2.根据权利要求1所述的一种软胶囊囊壳,其特征在于可用于包裹黄体酮、雌三醇、炔诺酮、甲地孕酮等激素类药物。
3.根据权利要求1所述的一种软胶囊囊壳,其特征在于所述囊壳含有卡拉胶6%-12%、改性淀粉10%-40%、增塑剂10%-25%、崩解剂3%-5%、防腐剂0%-0.2%。
4.根据权利要求2所述的一种阴道软胶囊囊壳,其特征在于所述的卡拉胶为kappa型卡拉胶与iota型卡拉胶复合物,进一步优选重量份配比为:kappa型卡拉胶1重量份,iota型卡拉胶35重量份。
5.根据权利要求2所述的一种阴道软胶囊囊壳,其特征在于所述的改性淀粉为羟乙基或羟丙基改性淀粉的一种或多种,优选为羟丙基改性玉米淀粉。

提取的数据条目 —
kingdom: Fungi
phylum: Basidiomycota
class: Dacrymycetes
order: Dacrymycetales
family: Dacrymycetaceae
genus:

练习目标 —
将上文关于软胶囊囊壳的权利要求完整输出,一字不改。

练习结果 —
2.根据权利要求1所述的一种软胶囊囊壳,其特征在于可用于包裹黄体酮、雌三醇、炔诺酮、甲地孕酮等激素类药物。
3.根据权利要求1所述的一种软胶囊囊壳,其特征在于所述囊壳含有卡拉胶6%-12%、改性淀粉10%-40%、增塑剂10%-25%、崩解剂3%-5%、防腐剂0%-0.2%。
4.根据权利要求2所述的一种阴道软胶囊囊壳,其特征在于所述的卡拉胶为kappa型卡拉胶与iota型卡拉胶复合物,进一步优选重量份配比为:kappa型卡拉胶1重量份,iota型卡拉胶35重量份。
5.根据权利要求2所述的一种阴道软胶囊囊壳,其特征在于所述的改性淀粉为羟乙基或羟丙基改性淀粉的一种或多种,优选为羟丙基改性玉米淀粉。